Dreyfus spokeswoman Patrice Kozlowski confirmed that the B-share ban applies to a total of 73 funds under the Dreyfus Premier Funds and Dreyfus Founders Funds banners. Both fund groups are sold predominantly through banks, broker/dealers, and other financial institutions, although the Dreyfus Founders Funds also has a share class of grandfathered no-load investors; in 1998, Dreyfus' parent, Mellon Financial, acquired no-load growth-style manager Founders Asset Management.

Dreyfus is the latest in a growing list of fund companies that have thrown in the towel on offering B-shares. Some fund groups have instead launched new funds that lack the back-end loaded class of shares, while others severely limit which investors and/or sizes of purchases will qualify for B-shares.

One year ago, on Feb. 28, 2005, Franklin Templeton of San Mateo, Calif., killed off its B-share offering, although existing accounts were not affected, nor were fund exchanges between B-shares restricted, said company spokesman Matt Walsh. However, B-class shareholders were not allowed to add subsequent investments to their accounts.

Franklin chose to axe the B-share class because, as one of the last major fund groups to offer it, B-shares never gained much traction, Walsh said. "We also believe more simplified pricing alternatives are in everyone's best interest," he added.
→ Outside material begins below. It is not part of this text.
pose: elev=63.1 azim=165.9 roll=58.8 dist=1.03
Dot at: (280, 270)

Data from Lipper of New York confirms that B-shares have definitely fallen out of favor since at least the beginning of 2004. Among U.S. equity funds, A-shares and C-shares have shown positive net flows over the last two years, but flows to B-shares have been in the red. At year-end 2005, A-shares had $1.42 trillion in assets, while C-shares boasted $282 billion, and B-shares trailed with $237 billion.

The NASD had, for years, been sanctioning the occasional broker where suitability issues were raised as to whether a B-share, versus front-end loaded A-share, was suitable for a fund investor with a sizable investment. Regulators raised concerns that brokers were selling clients B-shares so they could garner a higher commission from the fund group. According to the NASD, a broker's suitability obligation includes the requirement to minimize the sales charge paid for fund shares as consistent with a customer's investment objectives.

In one case dating back to 2001, the NASD found that an Oklahoma broker's placement of a client's $2.1 million fund investment in B-shares resulted in the client paying 64% more in sales charges over an eight-year period.

The wake-up call for the mutual fund industry came in November 2003, when the SEC settled an enforcement action against Morgan Stanley of New York and levied hefty fines. The SEC charged, among other things, that Morgan Stanley had failed to adequately disclose its proprietary funds' higher fees on B-shares at the point of sale to clients. It also charged that the firm failed to tell investors that ongoing 12b-1 fees charged on the B-share class could impact their investment returns.

A-shares charge an upfront sales charge that comes directly off the top of any new investment. A portion of the sales charge is then paid to the broker/dealer as a sales commission, with a slice of that commission eventually trickling down to the selling broker.

There is no up front sales load on B-shares and, consequently, 100% of the customer's money is invested from day one. However, B-shares charge investors an annual asset-based fee that, over several years, can far exceed the amount of an initial sales charge on A-shares and, moreover, is virtually invisible to the shareholder. In addition, B-shares carry a contingent deferred sales charge, or back-end load, which incrementally kicks in if the investor redeems his or her B-shares before the seventh or eighth year. After the B-share sales period ends, the account usually converts to A-shares.

With B-shares, the fund company must reach into its own pocket to pay the selling brokerage firm its commission, and then recoup that cost over several years.

B-shares can work for some people, but it's better to pay an upfront load and not fool people, said Roy Weitz, publisher of "Companies have decided that brokers can't be educated, informed or disciplined in the area of B-shares, so they are going to just get rid of the temptation."